Why should I care if Ferrari goes under? This isn’t made into a matter of national pride, the film barely mentions the workers who’ll be out of a job if the race fails, and the race is between two like-minded wealthy assholes who make luxury cars. It’s like the exact opposite of what made Ford v Ferrari work.
Compounding the issue, Ferrari himself is so inscrutable that it’s borderline impossible to get into his head. It certainly doesn’t help that all the Italian accents are so impenetrably thick. Put it all together and Driver isn’t really playing a character so much as he’s playing an accent.
Everyone in this movie with any kind of impact on the plot is an asshole. I’d make a minor exception for Lina, but she keeps fucking around with a married man, so I can’t even exclude her in good conscience. And sure, it’s entirely possible for a movie to work with a cast full of unsympathetic characters, but only if they’re made to suffer or grow in some way. Or maybe if the film is presented as a kind of cautionary tale. None of that happens here.
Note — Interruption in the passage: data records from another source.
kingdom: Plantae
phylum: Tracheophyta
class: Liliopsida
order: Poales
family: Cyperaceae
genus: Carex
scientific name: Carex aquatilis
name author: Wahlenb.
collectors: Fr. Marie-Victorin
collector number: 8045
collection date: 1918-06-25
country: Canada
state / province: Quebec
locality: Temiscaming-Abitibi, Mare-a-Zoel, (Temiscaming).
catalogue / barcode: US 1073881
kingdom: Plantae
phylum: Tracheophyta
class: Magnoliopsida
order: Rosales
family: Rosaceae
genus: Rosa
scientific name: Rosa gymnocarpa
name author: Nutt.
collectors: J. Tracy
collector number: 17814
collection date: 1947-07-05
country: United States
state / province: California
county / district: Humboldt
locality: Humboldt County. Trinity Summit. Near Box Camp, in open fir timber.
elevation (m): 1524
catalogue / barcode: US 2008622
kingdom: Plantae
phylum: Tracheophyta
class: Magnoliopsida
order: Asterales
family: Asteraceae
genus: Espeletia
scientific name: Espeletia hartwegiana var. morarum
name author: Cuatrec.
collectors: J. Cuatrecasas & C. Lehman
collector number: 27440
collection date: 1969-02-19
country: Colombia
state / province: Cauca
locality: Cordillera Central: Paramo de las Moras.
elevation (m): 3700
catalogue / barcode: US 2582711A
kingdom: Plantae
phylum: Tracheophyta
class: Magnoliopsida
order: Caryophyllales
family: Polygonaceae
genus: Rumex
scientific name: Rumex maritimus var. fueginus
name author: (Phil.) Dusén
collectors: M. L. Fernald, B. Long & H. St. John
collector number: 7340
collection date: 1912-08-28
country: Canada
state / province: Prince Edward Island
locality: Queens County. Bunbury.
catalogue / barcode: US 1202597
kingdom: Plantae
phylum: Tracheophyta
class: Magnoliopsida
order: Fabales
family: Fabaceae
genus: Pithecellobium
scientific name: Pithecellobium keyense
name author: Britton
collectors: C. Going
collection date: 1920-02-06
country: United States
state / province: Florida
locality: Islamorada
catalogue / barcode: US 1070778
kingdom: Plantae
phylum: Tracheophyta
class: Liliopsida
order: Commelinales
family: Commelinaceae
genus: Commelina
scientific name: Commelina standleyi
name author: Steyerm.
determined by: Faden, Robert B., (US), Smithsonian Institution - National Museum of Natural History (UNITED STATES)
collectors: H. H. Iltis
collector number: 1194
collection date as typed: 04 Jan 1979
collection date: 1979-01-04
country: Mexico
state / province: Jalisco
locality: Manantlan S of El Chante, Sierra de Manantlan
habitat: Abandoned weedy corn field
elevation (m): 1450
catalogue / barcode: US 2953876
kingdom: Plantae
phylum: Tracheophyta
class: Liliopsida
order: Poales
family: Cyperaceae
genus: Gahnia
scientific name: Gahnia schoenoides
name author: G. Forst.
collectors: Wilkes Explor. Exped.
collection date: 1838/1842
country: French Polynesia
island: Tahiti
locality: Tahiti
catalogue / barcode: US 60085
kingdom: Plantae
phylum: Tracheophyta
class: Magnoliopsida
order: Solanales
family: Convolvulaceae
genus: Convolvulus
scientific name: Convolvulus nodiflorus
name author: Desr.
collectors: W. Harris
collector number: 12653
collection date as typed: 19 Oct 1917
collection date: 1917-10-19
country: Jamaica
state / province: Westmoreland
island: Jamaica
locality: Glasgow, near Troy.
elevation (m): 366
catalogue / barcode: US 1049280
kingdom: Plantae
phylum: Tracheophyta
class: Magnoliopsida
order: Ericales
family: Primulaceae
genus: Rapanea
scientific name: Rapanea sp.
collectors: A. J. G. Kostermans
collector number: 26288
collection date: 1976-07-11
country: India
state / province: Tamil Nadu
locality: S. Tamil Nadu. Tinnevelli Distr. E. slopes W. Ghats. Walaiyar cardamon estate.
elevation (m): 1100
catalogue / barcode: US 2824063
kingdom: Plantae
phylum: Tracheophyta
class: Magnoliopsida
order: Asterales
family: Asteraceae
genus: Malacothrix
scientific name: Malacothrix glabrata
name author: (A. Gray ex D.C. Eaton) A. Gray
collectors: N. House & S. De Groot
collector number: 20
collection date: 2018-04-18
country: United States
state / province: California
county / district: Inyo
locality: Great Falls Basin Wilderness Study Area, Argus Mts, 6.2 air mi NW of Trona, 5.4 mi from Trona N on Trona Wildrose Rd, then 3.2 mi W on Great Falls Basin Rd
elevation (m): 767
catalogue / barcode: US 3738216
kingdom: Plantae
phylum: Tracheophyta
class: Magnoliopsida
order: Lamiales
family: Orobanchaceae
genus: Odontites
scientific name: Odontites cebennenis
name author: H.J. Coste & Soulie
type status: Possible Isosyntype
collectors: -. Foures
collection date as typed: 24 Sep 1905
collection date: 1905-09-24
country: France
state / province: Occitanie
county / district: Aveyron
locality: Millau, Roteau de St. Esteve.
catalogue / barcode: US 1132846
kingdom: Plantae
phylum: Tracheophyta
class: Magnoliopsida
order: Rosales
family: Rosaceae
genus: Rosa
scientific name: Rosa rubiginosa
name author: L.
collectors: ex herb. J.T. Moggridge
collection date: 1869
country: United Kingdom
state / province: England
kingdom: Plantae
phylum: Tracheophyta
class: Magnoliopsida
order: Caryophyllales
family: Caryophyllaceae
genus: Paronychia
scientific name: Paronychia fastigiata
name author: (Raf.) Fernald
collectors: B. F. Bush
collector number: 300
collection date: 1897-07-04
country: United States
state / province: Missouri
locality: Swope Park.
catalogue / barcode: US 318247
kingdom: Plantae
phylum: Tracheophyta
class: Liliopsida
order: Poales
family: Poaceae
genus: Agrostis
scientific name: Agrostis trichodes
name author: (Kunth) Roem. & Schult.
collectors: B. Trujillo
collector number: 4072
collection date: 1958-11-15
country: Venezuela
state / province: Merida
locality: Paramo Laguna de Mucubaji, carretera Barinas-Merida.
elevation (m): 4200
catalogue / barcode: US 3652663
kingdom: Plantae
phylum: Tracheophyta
The big problem I kept running into here is that I had no reason whatsoever to care. The film does such a terrible job of establishing the stakes or making the characters compelling that I was bored to tears through most of the runtime. I had no idea why the characters did most of what they did, and I had no reason whatsoever to give a fuck one way or the other.
But what of the action? The car chases and wrecks and such? Well, we only get something like two or three in the entire runtime. The car races are shot well enough, except it’s not always easy to tell which car is on which team because they’re all the exact same shade of red. What might be even worse is how a few of the kills are telegraphed in advance. My personal favorite example is the race car driver who gets turned down for a job because Ferrari already has a driver. You could set your watch to what happens next.
Then there’s the big climactic crash I was alluding to earlier. Yes, it’s gut-wrenching to watch so many people get killed in such spectacular fashion. But my sympathy for the moment is severely undercut by the fact that this whole tragedy was a hundred percent foreseeable and preventable. Damn straight the Ferrari company was cleared of all culpability, where in the nine hells were the event organizers who let race cars travel down public roads where literally anything could happen to the cars from out of nowhere and civilians could watch the race behind no protective barricades whatsoever?!
With Ferrari, I’m at a loss for what the point was. Who was the audience meant to sympathize with? What was the intended takeaway here? The failure to establish compelling stakes or character development is a profound disappointment unworthy of a cinematic master like Michael Mann.
Then again, on closer inspection, the poster clearly says “Written by Troy Kennedy Martin” right there next to Mann’s credit. And it looks like Brock Yates got a screenplay credit as well. I wonder what else they’ve done. *checks IMDb*. Hey, Neon? I’d be trying my best to keep that a secret if I was you.
Except for the screenwriters, everyone involved with this deserved better. Hell, Enzo Ferrari himself and everyone portrayed in this movie deserved better. This one’s a dud.
Mann really should’ve just worked with newer writers to polish this script, rather than insist that this 90s era screenplay from two deceased writers (when he probably should’ve directed it) was untouchable. Also just some of the most godawful CG I’ve seen in a longtime.